■ The task ■
Check every line below for the word "removed" and show those that hold it.

(Recorded data)
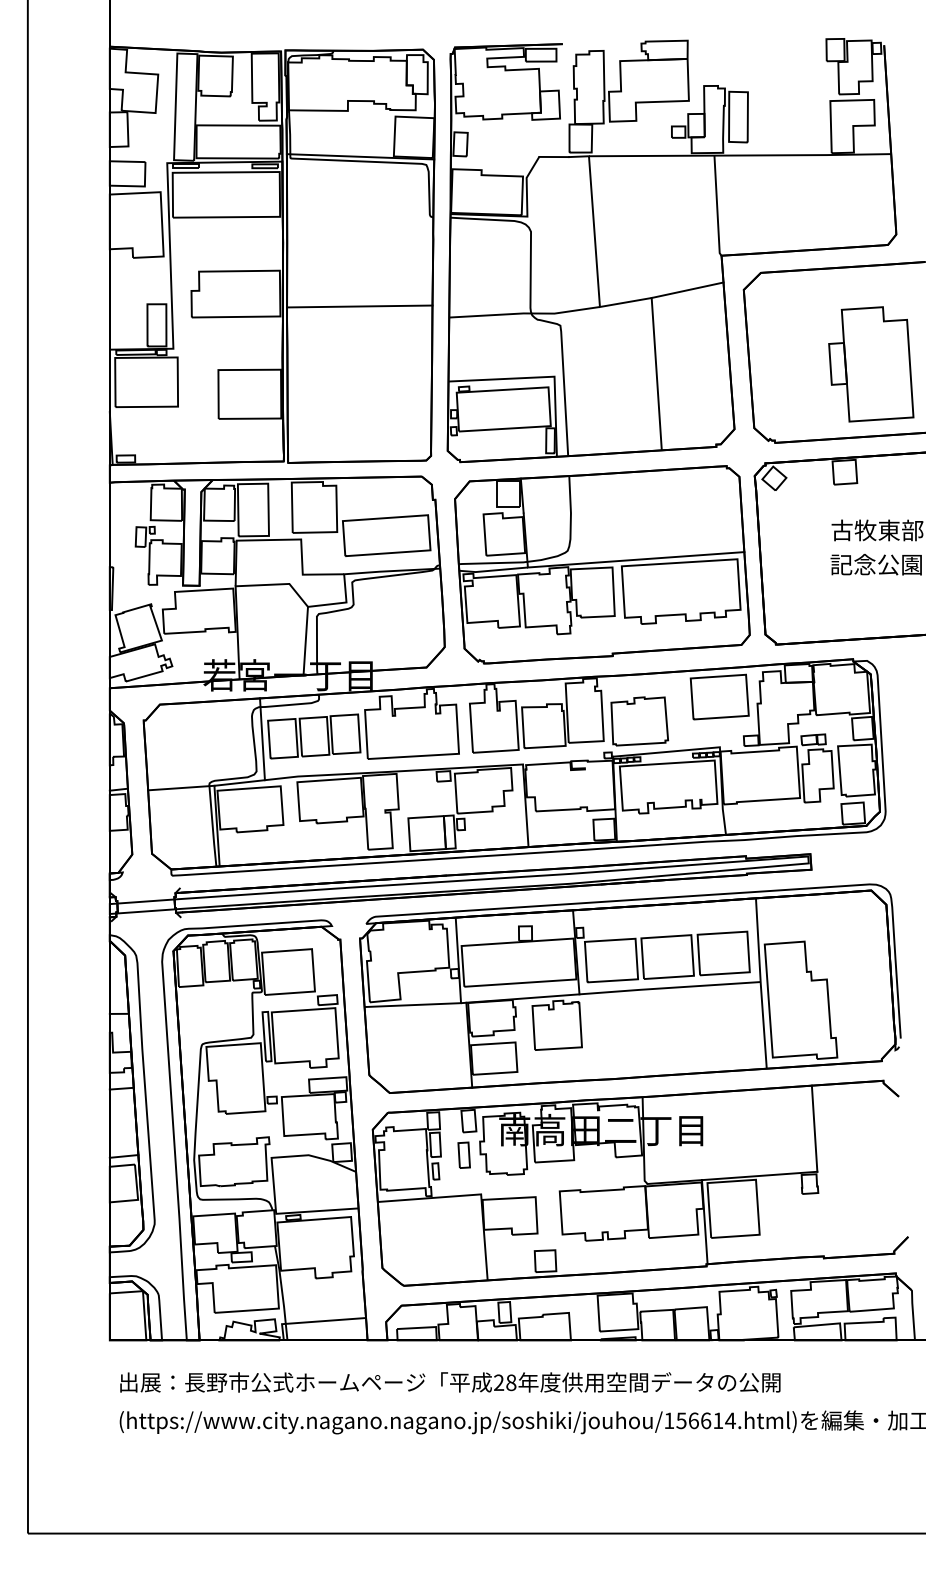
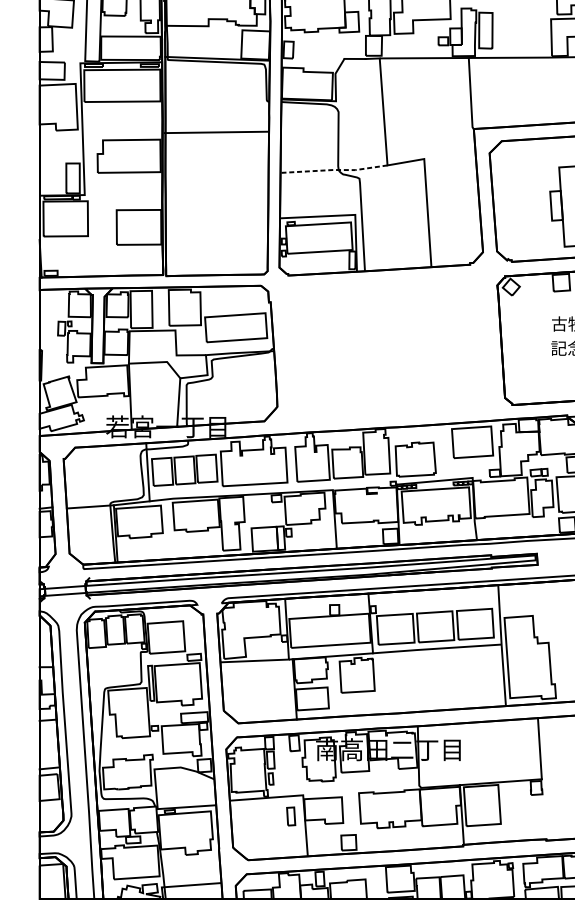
line: (687, 290) -> (449, 153), removed
line: (359, 306) -> (216, 132), moved
line: (524, 313) -> (333, 170), solid -> dashed
part: (602, 564) -> (389, 348), removed
part: (463, 1154) -> (290, 815), moved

■ Output for this task ■
line: (687, 290) -> (449, 153), removed
part: (602, 564) -> (389, 348), removed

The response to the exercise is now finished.